• TEXTO DO EXERCÍCIO
══════════════════════════════

Os ataques recentes e intensificados do presidente Donald Trump à Universidade de Harvard representam muito mais do que uma mera crítica a uma instituição de ensino; são uma peça exemplar de retórica populista anti-elite, cuidadosamente construída para inflamar sua base, delegitimar um símbolo do establishment acadêmico e justificar ações punitivas do governo. A longa postagem feita por Trump em sua plataforma Truth Social, na qual chama professores de “idiotas esquerdistas” e a universidade de “piada” que ensina “ódio e estupidez”, revela um manual de táticas de comunicação agressivas, desdobrado após a administração cortar o financiamento federal da instituição por esta ter rejeitado mudanças políticas impostas por Washington. Analisar a retórica de Trump contra Harvard é entender como a guerra cultural se manifesta no discurso político contemporâneo.
O Arsenal Verbal: Insultos, Generalizações e Capitalização Enfática
A linguagem utilizada por Trump em sua postagem é deliberadamente incendiária e segue padrões recorrentes em seu discurso:
- Ataques Ad Hominem: Desqualificação pessoal e direta do corpo docente (“idiotas esquerdistas”, “cérebros de passarinho”), evitando um debate substantivo sobre ideias ou currículos.
- Generalizações Abrangentes: Afirmações radicais e sem nuances, como a de que Harvard contrataria “quase todos” da “esquerda radical” ou que a universidade seria apenas capaz de ensinar o “FRACASSO”. Isso simplifica a realidade complexa de uma grande universidade para encaixá-la na narrativa desejada.
- Tom de Desprezo e Condenação: Uso de termos como “piada”, “vergonha”, “grosseiramente inapta” para expressar repulsa e incitar o mesmo sentimento em seus seguidores.

══════════════════════════════

• SUA VEZ
Copie por inteiro, sem mudar nada, o texto acima sobre os ataques de Trump a Harvard.

══════════════════════════════

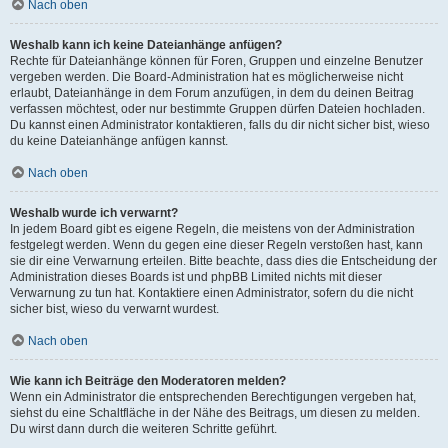
Nach oben
Weshalb kann ich keine Dateianhänge anfügen?
Rechte für Dateianhänge können für Foren, Gruppen und einzelne Benutzer
vergeben werden. Die Board-Administration hat es möglicherweise nicht
erlaubt, Dateianhänge in dem Forum anzufügen, in dem du deinen Beitrag
verfassen möchtest, oder nur bestimmte Gruppen dürfen Dateien hochladen.
Du kannst einen Administrator kontaktieren, falls du dir nicht sicher bist, wieso
du keine Dateianhänge anfügen kannst.
Nach oben
Weshalb wurde ich verwarnt?
In jedem Board gibt es eigene Regeln, die meistens von der Administration
festgelegt werden. Wenn du gegen eine dieser Regeln verstoßen hast, kann
sie dir eine Verwarnung erteilen. Bitte beachte, dass dies die Entscheidung der
Administration dieses Boards ist und phpBB Limited nichts mit dieser
Verwarnung zu tun hat. Kontaktiere einen Administrator, sofern du die nicht
sicher bist, wieso du verwarnt wurdest.
Nach oben
Wie kann ich Beiträge den Moderatoren melden?
Wenn ein Administrator die entsprechenden Berechtigungen vergeben hat,
siehst du eine Schaltfläche in der Nähe des Beitrags, um diesen zu melden.
Du wirst dann durch die weiteren Schritte geführt.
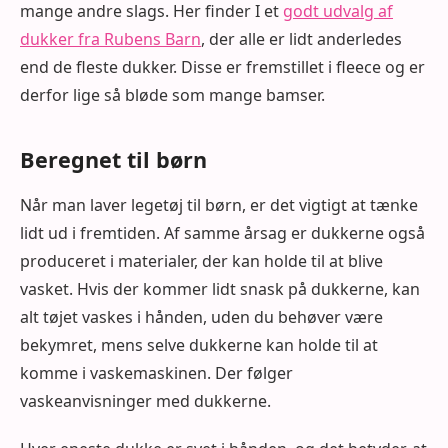
mange andre slags. Her finder I et
godt udvalg af
dukker fra Rubens Barn
, der alle er lidt anderledes
end de fleste dukker. Disse er fremstillet i fleece og er
derfor lige så bløde som mange bamser.
Beregnet til børn
Når man laver legetøj til børn, er det vigtigt at tænke
lidt ud i fremtiden. Af samme årsag er dukkerne også
produceret i materialer, der kan holde til at blive
vasket. Hvis der kommer lidt snask på dukkerne, kan
alt tøjet vaskes i hånden, uden du behøver være
bekymret, mens selve dukkerne kan holde til at
komme i vaskemaskinen. Der følger
vaskeanvisninger med dukkerne.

══════════════════════════════

• RESULTADO DA TAREFA
Os ataques recentes e intensificados do presidente Donald Trump à Universidade de Harvard representam muito mais do que uma mera crítica a uma instituição de ensino; são uma peça exemplar de retórica populista anti-elite, cuidadosamente construída para inflamar sua base, delegitimar um símbolo do establishment acadêmico e justificar ações punitivas do governo. A longa postagem feita por Trump em sua plataforma Truth Social, na qual chama professores de “idiotas esquerdistas” e a universidade de “piada” que ensina “ódio e estupidez”, revela um manual de táticas de comunicação agressivas, desdobrado após a administração cortar o financiamento federal da instituição por esta ter rejeitado mudanças políticas impostas por Washington. Analisar a retórica de Trump contra Harvard é entender como a guerra cultural se manifesta no discurso político contemporâneo.
O Arsenal Verbal: Insultos, Generalizações e Capitalização Enfática
A linguagem utilizada por Trump em sua postagem é deliberadamente incendiária e segue padrões recorrentes em seu discurso:
- Ataques Ad Hominem: Desqualificação pessoal e direta do corpo docente (“idiotas esquerdistas”, “cérebros de passarinho”), evitando um debate substantivo sobre ideias ou currículos.
- Generalizações Abrangentes: Afirmações radicais e sem nuances, como a de que Harvard contrataria “quase todos” da “esquerda radical” ou que a universidade seria apenas capaz de ensinar o “FRACASSO”. Isso simplifica a realidade complexa de uma grande universidade para encaixá-la na narrativa desejada.
- Tom de Desprezo e Condenação: Uso de termos como “piada”, “vergonha”, “grosseiramente inapta” para expressar repulsa e incitar o mesmo sentimento em seus seguidores.